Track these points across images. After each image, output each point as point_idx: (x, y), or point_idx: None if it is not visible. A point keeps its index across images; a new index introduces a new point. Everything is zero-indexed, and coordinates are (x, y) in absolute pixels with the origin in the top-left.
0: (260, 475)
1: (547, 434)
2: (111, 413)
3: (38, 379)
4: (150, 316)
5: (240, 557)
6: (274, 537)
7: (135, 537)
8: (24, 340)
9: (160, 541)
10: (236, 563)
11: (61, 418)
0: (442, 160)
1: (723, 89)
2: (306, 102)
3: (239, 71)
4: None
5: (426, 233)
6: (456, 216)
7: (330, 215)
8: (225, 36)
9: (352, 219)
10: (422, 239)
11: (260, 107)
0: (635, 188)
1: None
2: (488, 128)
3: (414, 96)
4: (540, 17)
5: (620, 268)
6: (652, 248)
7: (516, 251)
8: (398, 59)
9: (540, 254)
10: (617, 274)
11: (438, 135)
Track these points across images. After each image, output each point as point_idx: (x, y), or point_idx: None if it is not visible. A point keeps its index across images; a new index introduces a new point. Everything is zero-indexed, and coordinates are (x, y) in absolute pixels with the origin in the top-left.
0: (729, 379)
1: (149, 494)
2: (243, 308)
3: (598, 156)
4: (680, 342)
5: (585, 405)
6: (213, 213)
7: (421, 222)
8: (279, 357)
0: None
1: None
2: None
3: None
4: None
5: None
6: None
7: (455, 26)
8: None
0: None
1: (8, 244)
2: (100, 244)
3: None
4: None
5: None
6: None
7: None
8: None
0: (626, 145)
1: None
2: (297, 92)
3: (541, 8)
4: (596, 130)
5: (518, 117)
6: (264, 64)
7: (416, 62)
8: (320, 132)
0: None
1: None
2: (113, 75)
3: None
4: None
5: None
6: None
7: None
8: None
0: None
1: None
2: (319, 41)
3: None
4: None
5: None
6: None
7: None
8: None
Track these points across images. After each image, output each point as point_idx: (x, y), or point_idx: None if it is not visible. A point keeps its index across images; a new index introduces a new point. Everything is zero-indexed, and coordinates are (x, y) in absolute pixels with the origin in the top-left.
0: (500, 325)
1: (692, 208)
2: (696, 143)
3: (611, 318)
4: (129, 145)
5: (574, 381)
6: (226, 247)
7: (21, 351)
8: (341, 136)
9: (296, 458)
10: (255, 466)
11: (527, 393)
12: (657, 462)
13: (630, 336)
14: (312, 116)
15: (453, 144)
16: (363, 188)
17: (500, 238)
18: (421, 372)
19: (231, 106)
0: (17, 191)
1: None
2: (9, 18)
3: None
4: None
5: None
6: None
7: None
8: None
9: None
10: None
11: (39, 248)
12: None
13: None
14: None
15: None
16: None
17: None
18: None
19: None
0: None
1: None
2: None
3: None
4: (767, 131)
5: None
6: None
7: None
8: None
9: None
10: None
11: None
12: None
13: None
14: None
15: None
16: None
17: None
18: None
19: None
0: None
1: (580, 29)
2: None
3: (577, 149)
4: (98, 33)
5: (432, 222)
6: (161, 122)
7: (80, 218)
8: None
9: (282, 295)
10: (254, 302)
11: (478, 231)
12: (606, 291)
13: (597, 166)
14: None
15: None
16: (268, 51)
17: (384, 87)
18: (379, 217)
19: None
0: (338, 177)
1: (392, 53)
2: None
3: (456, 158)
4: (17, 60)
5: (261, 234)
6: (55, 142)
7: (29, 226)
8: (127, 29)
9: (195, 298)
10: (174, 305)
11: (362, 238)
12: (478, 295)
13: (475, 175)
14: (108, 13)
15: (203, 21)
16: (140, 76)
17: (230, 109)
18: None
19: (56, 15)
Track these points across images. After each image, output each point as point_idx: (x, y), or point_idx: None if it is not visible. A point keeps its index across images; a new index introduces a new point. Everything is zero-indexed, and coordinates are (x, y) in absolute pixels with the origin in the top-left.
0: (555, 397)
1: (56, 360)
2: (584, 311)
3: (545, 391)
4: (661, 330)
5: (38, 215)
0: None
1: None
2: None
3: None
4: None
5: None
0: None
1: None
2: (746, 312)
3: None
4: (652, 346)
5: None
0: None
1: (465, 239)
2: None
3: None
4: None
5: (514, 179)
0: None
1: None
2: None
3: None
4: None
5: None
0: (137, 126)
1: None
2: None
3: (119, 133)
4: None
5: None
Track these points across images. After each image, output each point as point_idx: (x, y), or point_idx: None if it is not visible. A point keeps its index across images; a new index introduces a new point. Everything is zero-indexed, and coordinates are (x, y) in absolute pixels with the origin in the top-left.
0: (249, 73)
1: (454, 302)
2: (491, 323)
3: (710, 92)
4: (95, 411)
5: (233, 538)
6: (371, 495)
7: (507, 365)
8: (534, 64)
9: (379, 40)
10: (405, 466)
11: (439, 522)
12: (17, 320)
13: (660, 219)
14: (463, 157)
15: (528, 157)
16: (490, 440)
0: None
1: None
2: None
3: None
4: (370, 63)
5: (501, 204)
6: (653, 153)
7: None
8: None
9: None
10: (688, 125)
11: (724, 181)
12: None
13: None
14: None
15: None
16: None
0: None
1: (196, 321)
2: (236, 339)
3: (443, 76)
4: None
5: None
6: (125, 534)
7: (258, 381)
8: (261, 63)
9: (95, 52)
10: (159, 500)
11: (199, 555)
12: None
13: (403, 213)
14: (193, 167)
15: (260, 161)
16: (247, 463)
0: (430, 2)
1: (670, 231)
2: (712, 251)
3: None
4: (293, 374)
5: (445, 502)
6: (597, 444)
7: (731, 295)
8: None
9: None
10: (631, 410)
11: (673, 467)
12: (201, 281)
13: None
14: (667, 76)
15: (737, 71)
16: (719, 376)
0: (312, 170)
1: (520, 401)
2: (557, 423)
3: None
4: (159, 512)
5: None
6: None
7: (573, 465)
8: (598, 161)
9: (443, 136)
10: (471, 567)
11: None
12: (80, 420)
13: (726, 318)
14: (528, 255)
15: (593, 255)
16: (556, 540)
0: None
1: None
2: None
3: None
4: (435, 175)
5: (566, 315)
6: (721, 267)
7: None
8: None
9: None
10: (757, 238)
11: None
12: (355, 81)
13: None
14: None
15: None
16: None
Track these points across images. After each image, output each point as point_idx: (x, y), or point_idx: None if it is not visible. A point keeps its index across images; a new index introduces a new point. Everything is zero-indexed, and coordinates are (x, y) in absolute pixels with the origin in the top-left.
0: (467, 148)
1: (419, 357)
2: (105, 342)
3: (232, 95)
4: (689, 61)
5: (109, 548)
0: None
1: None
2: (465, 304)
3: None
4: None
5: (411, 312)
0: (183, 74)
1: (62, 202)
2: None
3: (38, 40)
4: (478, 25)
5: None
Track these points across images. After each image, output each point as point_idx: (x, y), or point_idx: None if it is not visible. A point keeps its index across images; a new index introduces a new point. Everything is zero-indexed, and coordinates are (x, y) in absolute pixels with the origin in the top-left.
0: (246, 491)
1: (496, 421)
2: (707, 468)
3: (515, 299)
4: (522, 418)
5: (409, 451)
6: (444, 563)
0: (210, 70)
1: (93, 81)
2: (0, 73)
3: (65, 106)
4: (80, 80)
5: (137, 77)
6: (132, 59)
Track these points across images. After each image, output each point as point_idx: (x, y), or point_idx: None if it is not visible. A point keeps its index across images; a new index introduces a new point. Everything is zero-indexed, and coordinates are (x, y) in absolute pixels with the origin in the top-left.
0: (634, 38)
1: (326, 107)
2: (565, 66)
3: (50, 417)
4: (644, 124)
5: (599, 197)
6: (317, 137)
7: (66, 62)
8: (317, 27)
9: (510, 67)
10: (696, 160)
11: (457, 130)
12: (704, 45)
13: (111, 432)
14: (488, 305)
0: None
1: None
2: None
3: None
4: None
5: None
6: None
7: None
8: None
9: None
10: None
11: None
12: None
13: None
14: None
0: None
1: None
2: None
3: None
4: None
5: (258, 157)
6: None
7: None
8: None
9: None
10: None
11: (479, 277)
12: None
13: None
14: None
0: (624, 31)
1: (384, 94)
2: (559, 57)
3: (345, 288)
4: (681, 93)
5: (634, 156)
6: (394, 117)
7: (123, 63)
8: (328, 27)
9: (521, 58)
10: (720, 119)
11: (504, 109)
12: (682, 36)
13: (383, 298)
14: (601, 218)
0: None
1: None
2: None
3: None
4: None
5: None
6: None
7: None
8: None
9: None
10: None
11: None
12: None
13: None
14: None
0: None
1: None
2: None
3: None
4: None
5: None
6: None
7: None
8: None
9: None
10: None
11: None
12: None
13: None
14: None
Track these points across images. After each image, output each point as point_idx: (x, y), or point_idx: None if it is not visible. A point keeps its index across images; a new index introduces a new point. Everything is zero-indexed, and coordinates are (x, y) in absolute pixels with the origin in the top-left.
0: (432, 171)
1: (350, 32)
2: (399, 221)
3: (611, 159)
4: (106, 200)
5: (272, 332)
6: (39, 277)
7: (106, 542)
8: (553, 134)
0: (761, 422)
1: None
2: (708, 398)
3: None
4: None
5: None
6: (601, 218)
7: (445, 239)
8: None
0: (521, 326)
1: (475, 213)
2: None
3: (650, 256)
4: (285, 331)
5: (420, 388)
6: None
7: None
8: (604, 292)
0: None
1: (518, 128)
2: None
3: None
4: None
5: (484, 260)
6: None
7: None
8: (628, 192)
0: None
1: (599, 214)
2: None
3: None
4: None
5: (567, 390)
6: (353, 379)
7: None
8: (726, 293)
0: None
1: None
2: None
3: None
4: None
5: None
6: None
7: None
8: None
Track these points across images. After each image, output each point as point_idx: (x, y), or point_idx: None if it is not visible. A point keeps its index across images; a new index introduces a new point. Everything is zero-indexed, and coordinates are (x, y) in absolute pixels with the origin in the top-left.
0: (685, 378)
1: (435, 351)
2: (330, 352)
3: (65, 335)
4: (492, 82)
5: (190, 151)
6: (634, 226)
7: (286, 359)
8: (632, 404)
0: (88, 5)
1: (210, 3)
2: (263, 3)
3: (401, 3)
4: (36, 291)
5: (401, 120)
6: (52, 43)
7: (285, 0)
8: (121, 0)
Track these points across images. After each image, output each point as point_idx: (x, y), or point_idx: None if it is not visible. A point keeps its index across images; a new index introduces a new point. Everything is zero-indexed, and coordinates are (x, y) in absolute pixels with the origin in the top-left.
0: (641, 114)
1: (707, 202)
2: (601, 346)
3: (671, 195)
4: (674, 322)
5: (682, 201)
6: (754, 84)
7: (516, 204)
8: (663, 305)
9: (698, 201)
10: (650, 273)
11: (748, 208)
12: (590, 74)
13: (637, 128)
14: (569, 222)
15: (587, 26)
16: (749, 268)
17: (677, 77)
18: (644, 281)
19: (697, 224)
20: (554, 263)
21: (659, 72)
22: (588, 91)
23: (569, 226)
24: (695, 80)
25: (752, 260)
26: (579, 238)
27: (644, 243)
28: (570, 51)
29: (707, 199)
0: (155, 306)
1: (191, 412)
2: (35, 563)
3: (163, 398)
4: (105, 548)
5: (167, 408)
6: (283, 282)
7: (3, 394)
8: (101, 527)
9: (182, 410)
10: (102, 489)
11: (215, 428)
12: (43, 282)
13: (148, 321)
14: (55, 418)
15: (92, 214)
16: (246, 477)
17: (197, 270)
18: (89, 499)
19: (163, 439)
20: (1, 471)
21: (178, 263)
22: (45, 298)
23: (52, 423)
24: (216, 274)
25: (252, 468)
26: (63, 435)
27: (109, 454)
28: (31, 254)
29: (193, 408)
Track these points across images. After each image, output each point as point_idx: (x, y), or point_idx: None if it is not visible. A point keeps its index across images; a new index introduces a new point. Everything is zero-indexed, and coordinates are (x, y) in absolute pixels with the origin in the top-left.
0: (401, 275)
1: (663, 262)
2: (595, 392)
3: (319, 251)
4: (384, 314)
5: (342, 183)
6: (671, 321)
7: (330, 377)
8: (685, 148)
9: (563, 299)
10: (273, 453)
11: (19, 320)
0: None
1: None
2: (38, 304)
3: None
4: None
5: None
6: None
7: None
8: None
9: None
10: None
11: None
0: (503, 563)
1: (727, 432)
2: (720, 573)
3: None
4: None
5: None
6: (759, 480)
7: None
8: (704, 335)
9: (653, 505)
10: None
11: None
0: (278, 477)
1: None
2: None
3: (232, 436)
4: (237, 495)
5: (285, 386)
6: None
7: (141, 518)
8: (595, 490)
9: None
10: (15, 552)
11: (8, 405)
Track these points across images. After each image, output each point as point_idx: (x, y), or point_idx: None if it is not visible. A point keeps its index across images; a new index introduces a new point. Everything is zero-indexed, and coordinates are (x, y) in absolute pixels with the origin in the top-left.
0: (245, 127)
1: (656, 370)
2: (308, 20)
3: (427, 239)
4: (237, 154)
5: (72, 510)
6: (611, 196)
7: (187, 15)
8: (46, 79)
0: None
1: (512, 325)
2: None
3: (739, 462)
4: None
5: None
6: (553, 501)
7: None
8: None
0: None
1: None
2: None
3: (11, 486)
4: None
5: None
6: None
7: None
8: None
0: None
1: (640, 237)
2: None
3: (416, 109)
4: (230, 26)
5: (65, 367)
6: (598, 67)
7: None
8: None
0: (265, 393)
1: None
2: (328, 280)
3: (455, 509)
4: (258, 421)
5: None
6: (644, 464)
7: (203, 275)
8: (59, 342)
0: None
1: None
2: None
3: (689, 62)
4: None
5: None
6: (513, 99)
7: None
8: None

> [Exercise requirements] Reproduce the listing above verbatim, from its first line through the line with "2: (111, 413)", including both.

> [Exercise answer]
Track these points across images. After each image, output each point as point_idx: (x, y), or point_idx: None if it is not visible. A point keeps its index across images; a new index introduces a new point. Everything is zero-indexed, and coordinates are (x, y) in absolute pixels with the origin in the top-left.
0: (260, 475)
1: (547, 434)
2: (111, 413)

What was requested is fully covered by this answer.